Countering a Fair Housing Charge

The steps you need to take if you receive a fair housing complaint.

If you’ve ever been on the receiving end of a fair housing complaint, you know how badly it can rock your world. Whatever the circumstances, you’ll have a better outcome if you take a serious, straightforward approach.

Start by contacting your attorney. Then, call your local or state association’s legal hotline for advice on next steps. You’ll want to gather records of all contacts you’ve had with the complainant. That’ll be easier to do if you have a system for keeping track of all your client interactions, including e-mails, text messages, and signed agreements and contracts.

Once an investigation starts, it’s important to stay out of the way and let the investigators find out what happened, says Idaho practitioner Steve Osburn, who faced a complaint against his former company.

In 2008, a local fair housing group charged that one of his agents tried to steer sales in a new housing community toward people 55 and over.
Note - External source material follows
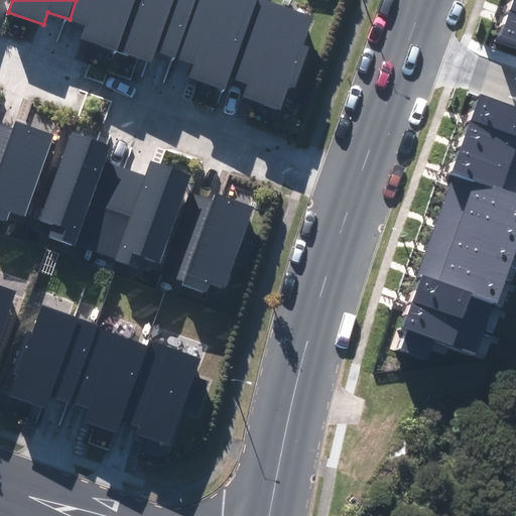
[(76,0),(70,19),(86,25),(81,37),(118,50),(136,0),(76,0)]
The Intermountain Fair Housing Council in Boise was performing testing in the community, which the developer had been advertising as an active-adult community, though it did not qualify for the Housing for Older Persons Act exemption to the Fair Housing Act. Osburn—at the time broker-owner of Windermere Real Estate/Capital Group Inc. in Boise—says the complaint was slim on details, and he was confident the agent had done nothing wrong. He fully cooperated with the U.S. Department of Housing and Urban Development’s investigation. “You don’t want to push too hard against the complaint or the investigation,” he says. “You don’t want to look like you have something to hide.” 1:21

The council dropped its claim with HUD but, nevertheless, filed a $300,000 lawsuit against Osburn’s company. During the discovery phase, Osburn’s attorney showed that HUD hadn’t found evidence of wrongdoing by the agent. The attorney said HUD was about to side with Osburn when the council dropped its claim. Osburn settled the lawsuit for $500 and admitted no wrongdoing.

“From a broker’s perspective, educate your agents frequently and talk about fair housing openly so they have good information,” says Osburn, now a broker-associate with Better Homes and Gardens 43˚ North in Meridian, Idaho. “Second, never roll over and just accept a complaint—but do allow the investigation to get the facts.”